Zakharova Concerned US Unaware of Abstract Concept Known as 'Military Strategy'
Russia's Foreign Ministry spokeswoman Maria Zakharova has some constructive criticism for the Pentagon
The United States is FedExing 4,000 more troops to Afghanistan, because if there's one thing that the last fifteen years of occupation has shown, it's that US troops and Afghanistan go together like peas and carrots.
It would be easy for an armchair warrior to criticize Washington's strategy in Afghanistan, except there is no strategy—meaning there's nothing to criticize.
As Russia's Foreign Ministry spokeswoman Maria Zakharova correctly pointed out during a Moscow press briefing earlier this week, "[The US has] no strategy and no concept, but they keep increasing, cutting and redeploying troops."
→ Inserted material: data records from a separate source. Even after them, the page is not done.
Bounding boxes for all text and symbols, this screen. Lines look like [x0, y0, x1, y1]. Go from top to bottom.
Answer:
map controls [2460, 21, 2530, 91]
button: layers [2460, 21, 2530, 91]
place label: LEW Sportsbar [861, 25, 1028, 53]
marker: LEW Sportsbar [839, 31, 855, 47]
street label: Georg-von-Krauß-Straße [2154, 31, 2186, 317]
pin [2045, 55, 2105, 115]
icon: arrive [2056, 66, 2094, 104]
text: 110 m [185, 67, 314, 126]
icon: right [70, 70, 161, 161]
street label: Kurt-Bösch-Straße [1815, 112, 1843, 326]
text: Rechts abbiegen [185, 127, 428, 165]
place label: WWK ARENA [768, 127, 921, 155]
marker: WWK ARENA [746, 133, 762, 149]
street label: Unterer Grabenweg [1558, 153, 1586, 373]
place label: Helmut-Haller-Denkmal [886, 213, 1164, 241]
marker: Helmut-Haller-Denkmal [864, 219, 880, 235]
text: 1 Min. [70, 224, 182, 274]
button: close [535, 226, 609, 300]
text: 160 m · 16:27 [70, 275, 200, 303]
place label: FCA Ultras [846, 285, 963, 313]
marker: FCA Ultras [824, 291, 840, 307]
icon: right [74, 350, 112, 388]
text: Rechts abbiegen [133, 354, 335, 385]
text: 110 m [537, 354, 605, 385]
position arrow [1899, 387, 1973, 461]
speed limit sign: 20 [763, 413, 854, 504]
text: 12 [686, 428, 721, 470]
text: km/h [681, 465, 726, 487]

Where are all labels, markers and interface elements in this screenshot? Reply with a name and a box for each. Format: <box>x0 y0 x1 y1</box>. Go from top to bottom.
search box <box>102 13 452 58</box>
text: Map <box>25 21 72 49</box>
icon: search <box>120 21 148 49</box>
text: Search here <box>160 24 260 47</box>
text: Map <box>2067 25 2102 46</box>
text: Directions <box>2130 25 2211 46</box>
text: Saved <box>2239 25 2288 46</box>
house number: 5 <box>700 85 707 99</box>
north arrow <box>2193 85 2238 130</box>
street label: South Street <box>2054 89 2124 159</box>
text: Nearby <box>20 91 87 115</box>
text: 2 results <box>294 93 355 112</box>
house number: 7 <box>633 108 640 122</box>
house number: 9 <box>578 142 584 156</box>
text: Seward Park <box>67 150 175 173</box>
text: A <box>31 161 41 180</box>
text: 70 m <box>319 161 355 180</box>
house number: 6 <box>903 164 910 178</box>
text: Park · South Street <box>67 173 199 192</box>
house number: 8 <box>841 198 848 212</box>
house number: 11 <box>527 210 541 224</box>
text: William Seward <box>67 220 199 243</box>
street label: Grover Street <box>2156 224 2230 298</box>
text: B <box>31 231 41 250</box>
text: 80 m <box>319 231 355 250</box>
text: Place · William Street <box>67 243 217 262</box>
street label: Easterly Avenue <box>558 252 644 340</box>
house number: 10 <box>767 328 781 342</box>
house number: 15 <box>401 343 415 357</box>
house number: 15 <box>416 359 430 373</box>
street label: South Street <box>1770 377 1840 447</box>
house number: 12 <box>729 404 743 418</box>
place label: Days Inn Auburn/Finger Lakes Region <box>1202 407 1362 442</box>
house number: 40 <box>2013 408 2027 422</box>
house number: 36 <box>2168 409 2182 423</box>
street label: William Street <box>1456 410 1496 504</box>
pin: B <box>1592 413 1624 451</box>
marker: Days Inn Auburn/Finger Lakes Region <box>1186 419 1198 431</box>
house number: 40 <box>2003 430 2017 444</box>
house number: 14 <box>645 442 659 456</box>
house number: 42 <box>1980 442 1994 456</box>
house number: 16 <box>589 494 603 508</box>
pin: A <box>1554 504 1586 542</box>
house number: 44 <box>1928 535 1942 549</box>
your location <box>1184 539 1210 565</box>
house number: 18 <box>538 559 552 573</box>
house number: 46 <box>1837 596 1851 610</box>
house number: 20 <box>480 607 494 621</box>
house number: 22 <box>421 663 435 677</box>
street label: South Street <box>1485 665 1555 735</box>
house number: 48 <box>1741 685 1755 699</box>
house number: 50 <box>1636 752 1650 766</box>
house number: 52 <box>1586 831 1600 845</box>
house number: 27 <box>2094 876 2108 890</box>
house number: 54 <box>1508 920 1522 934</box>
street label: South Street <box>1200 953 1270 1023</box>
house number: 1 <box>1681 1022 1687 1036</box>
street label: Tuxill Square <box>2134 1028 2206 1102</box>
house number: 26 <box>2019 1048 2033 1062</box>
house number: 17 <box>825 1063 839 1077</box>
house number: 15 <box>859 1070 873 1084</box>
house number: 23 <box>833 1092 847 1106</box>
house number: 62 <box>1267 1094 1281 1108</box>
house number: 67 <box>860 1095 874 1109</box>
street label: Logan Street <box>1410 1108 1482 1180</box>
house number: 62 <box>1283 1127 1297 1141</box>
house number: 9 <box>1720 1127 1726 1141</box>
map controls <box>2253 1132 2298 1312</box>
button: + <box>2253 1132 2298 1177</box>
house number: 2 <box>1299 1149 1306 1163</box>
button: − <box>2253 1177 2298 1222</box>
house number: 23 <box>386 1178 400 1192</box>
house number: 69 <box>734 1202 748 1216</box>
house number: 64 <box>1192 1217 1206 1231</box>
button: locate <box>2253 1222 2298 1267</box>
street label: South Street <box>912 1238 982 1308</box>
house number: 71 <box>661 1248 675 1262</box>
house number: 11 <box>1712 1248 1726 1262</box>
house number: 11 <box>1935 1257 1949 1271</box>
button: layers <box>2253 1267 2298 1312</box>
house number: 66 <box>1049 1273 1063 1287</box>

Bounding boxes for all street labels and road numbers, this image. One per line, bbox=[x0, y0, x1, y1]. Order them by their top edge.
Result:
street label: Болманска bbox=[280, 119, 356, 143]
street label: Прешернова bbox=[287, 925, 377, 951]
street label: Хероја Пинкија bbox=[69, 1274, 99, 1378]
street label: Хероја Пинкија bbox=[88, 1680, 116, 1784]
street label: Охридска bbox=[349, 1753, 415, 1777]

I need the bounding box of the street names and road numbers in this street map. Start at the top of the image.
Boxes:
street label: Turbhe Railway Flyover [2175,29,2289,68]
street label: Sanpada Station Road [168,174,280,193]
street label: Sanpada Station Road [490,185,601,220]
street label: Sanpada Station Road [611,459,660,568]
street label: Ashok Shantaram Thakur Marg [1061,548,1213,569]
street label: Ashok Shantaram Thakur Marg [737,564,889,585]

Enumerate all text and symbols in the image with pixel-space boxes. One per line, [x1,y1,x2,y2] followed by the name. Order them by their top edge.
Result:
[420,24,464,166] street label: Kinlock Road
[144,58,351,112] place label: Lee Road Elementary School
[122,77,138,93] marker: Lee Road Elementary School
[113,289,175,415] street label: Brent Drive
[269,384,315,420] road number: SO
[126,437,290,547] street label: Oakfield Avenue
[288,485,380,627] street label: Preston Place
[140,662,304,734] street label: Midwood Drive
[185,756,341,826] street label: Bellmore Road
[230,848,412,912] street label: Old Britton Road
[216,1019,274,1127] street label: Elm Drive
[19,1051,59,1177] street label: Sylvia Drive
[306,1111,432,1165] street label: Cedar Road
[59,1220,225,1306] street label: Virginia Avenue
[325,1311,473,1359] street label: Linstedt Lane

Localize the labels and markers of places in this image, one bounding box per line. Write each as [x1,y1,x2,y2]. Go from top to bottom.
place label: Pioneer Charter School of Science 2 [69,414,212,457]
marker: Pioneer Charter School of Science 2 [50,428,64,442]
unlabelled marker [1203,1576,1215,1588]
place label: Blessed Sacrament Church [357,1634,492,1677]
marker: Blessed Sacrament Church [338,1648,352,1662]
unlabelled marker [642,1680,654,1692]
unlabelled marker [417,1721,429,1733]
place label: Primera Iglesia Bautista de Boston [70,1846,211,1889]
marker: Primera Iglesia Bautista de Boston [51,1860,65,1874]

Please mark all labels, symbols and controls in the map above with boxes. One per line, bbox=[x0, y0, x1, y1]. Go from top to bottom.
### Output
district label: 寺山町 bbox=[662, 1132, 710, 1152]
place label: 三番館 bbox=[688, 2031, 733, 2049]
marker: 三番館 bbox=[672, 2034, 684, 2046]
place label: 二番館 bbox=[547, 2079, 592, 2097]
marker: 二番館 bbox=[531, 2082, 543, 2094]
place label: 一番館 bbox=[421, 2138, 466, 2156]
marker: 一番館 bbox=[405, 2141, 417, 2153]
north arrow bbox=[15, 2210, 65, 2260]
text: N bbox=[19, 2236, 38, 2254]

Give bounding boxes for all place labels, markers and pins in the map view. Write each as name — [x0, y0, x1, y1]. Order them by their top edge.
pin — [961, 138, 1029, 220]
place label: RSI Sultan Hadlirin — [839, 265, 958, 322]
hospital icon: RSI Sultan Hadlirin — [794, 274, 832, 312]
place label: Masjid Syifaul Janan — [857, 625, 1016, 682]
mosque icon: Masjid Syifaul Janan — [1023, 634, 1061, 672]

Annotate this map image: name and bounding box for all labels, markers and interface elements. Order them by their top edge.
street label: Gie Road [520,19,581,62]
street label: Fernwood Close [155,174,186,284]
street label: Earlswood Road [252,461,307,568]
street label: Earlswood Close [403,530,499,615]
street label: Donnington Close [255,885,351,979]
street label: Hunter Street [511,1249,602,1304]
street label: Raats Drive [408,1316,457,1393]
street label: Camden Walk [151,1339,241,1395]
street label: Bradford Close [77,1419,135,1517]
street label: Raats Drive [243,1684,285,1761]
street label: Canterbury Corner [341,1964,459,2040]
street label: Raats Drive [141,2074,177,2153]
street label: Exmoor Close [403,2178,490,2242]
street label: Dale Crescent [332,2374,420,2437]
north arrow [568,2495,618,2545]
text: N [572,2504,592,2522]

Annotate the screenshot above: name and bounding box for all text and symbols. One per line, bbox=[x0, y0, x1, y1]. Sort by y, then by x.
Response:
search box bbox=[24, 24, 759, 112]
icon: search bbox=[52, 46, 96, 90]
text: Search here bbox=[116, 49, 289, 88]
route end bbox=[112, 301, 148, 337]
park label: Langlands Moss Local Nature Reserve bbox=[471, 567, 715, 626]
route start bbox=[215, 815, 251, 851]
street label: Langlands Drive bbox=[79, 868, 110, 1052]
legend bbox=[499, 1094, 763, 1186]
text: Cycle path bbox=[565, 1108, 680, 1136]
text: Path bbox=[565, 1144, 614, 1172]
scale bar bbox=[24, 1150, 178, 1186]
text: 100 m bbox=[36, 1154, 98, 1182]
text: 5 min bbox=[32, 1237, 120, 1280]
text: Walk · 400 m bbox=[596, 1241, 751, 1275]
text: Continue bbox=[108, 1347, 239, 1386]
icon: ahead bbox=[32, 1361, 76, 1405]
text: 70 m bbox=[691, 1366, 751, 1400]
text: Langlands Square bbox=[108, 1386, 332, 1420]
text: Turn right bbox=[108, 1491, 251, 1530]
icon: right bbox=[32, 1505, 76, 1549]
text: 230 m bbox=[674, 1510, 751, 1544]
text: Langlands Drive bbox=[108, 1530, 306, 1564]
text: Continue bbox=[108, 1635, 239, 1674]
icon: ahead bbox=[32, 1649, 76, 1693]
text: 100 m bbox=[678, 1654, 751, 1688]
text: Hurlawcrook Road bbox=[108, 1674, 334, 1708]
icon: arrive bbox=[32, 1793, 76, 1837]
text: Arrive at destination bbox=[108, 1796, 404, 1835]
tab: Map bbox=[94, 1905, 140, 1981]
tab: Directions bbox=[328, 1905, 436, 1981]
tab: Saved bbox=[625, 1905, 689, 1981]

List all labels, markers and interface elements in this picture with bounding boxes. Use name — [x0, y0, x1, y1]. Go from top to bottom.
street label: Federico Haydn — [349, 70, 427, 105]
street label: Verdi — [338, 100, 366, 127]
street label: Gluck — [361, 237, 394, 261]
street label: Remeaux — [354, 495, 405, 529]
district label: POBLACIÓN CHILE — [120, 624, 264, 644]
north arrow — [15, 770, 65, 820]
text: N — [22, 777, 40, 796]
Read the full (and glorious) exchange below:
Maria Zakharova: Thank you for asking, because your question is just to the point.
It is an issue of global importance and concerns not only Afghanistan but also US foreign policy in general under Donald Trump, Barack Obama and any other US president for that matter. Just look what’s going on: they adopt highly specific and itemised decisions to send more troops to this or that country or region, yet there is no strategic concept for US actions there. They seem to be dealing with issues of secondary importance, and possibly even with the internal matters of the national defence sector.
But they still have no strategy for dealing with the problems of Afghanistan or for stabilising the country and the region, which they invaded resolutely with a UN Security Council mandate but have not yet reported on its achievements there even once.
Russia and other countries do not know what the United States plans to do in Afghanistan over a period of the next few years, let alone in a decade. Washington has changed its Afghanistan strategy many times over the past few years, even during the term of one administration. First they said they would pull out of Afghanistan, and then they announced that the troops would remain. And they still do not have a foreign policy concept or a military political strategy.
In my opinion, this is why they have not reported to the UN Security Council under the mandate that was issued many years ago to the United States and the US-led coalition. Firstly, they don’t know what to report, and secondly, a report implies overseeing the current objectives. They didn’t monitor what they really did or what they should do there.
They have no strategy and no concept, but they keep increasing, cutting and redeploying troops. I believe this is completely unacceptable in current international affairs. Regrettably, this is happening not only as regards Afghanistan. It is impossible to assess practical steps to build up troops without a clear concept of one’s future actions. In other words, this is movement to nowhere, without a clear goal or strategy, and hence it is impossible to assess it in terms of goals or success.
As I said, this is the problem with not just the current administration, which has not yet formulated a foreign policy concept for various parts of the world. The previous US administration also used this tactic, or its absence, and the tendency has been growing stronger over the past few years. We consider this approach to be counterproductive.